EXERCISE DESCRIPTION -
From the forum thread on the accelerating particle, reproduce everything from "a particle starts from rest with" down to "kinematical equations ." word for word.

TEXT PASSAGE -
Question

a particle starts from rest with uniform acceleration a.its velocity after n seconds is v.the displacement of the body in last two seconds is:

Answer 1

A particle starts from rest so, initial velocity of particle , u = 0
particle acceleration with uniform acceleration a
So, particle must follow all kinematical equations .
I mean, S = ut + 1/2at²
At u = 0, S = 1/2at²
Here S is displacement during t time .

∴ displacement in last 2 sec = distance travelled in n sec- distance travelled in (n -2) sec
= $\bold{S_n-S_{n-1}}$ = 1/2 an² - 1/2a(n -2)²
= 1/2 a (n² - n² + 4n - 4)
= a (2n -2)
So, displacement in last 2 sec = a(2n - 2)

A/C to question,
Final velocity = v
Time = t
Acceleration = a
Then, use formula,
v = u + at
initial rest so, u = 0
v = a × n ⇒a = v/n
Now, displacement in last 2 sec = v/n(2n - 2) = 2v - 2v/n

Answer 2

the dist travelled by the particle in last 2 seconds=distance travelled by particle in nth second - distance travelled by particle in (n-2)th second so,

s=(1/2)an² - (1/2)a(n-2)²

 =(1/2)a.[n²-n²+4n-4]

 =a/2.[4n-4]

so,

velocity = acceleration*n(time)

a=v/n

s=2(v/n).(n-1)

EXCERPTED RECORDS -
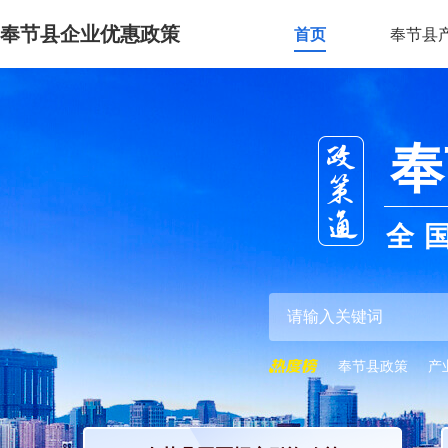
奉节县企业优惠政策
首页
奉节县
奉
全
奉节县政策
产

COMPLETED TASK -
a particle starts from rest with uniform acceleration a.its velocity after n seconds is v.the displacement of the body in last two seconds is:

Answer 1

A particle starts from rest so, initial velocity of particle , u = 0
particle acceleration with uniform acceleration a
So, particle must follow all kinematical equations .